Już się mury pną do góry

Już się mury pną do góry

Wokół budowanego w Gołębiu stadionu montowane są halogenowe reflektory (fot. Magnolia Janik Magdalena, fb)

Na trzy kolejki przed końcem zmagań w lubelskich klasach A Orły pozostają na bezpiecznym miejscu w tabeli, lecz ich przewaga nad strefą spadkową to tyle, co włos. O ile nie będzie niespodzianek, to w rozgrywanej jutro zaległej z 10/11 kwietnia XIX serii gier, z drużyn walczących o byt właściwie tylko Wilki i Gabaryty mogą sięgnąć po punkty. Właśnie –​ czy Orły stać na sprawienie niespodzianki?

 Rywalem naszego zespołu będzie tym razem (środa, godzina 19:00 w Puławach) Hetman Gołąb, w którym chyba bardziej niż sytuacją w rozgrywkach (trzecie miejsce z tylko trzema punktami straty do wicelidera z Żyrzyna przy korzystnym bilansie bezpośrednim) emocjonują się finiszem prac przy budowie stadionu. Po bardzo długiej urzędniczej batalii (głównie z radnymi puławskiej gminy wiejskiej) działaczom hetmańskich udało się doprowadzić do przeznaczenia odpowiednich kwot na rozwój piłkarskiej infrastruktury i już tej jesieni ligowa piłka znów ma toczyć się w Gołębiu. Nowy obiekt, postawiony kosztem prawie 5 milionów złotych zostanie wyposażony w drenaż, oświetlenie, trybunę na przeszło 500 miejsc, parking oraz budynek z klubowym biurem i salą konferencyjną. Niezorientowanym przypominamy, że dawny plac piłkarski w tej miejscowości został przed prawie dekadą zamieniony w... przyszkolny orlik, z definicji nieprzystosowany wymiarami do standardów ligowych i bezdomny Hetman, słynący przecież z niemałej gromadki wiernych i głośnych fanów, od prawie dziesięciu lat gospodarzy na puławskim sztucznym boisku KEN. W takich warunkach żaden klub nie może się rozwijać i nic dziwnego, że ten z Gołębia zaliczył spadek z klasy okręgowej, choć świeżo po awansie walczył nawet o IV ligę...

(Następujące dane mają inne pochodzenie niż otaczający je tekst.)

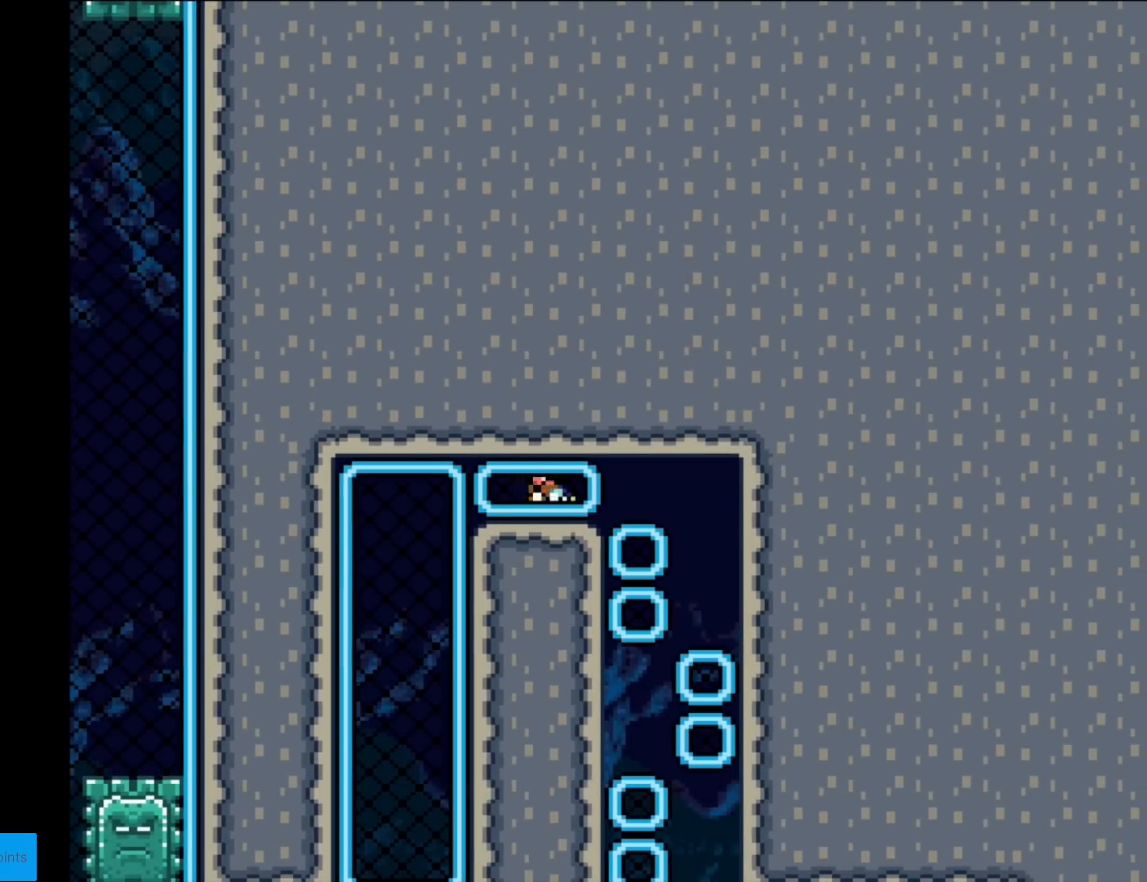
{"buttons": ["Y", "DPAD_RIGHT"], "events": [[234, "DPAD_RIGHT", "up"], [250, "DPAD_LEFT", "down"], [317, "DPAD_LEFT", "up"], [317, "DPAD_RIGHT", "down"]]}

 Obecnie, od dłuższego już czasu piłkarze prowadzeni przez Jarosława Gowina zaliczają się do czołówki A-klasy. Po zeszłosezonowym wicemistrzostwie (rozgrywki przerwano na półmetku) dziś znów zmierzają po ligowe podium. Na ich koncie są 64 punkty, aż 111 bramek zdobytych (tylko Drzewce wbiły więcej) i niemałe 41 straconych. Odnieśli dwanaście zwycięstw, tylko raz zremisowali i sześciokrotnie przegrali. O tym, że ustępują w tabeli Żyrzyniakowi przesądziło kilka wtop w drugiej połowie rundy jesiennej (0:3 z Bogucinem, 0:1 z Wodniakiem, 2:2 z Wilkami i... 0:6 z Serokomlą!). W 2021 liczbę wpadek ograniczono jednak do minimum i gołębianie stracili punkty tylko z Amatorem (1:3). Przy wyraźnym kryzysie, w jaki wpadli ostatnio żyrzyniacy, pozwala to wierzyć w odzyskanie drugiej pozycji i sprawdzenie się w barażu o klasę okręgową.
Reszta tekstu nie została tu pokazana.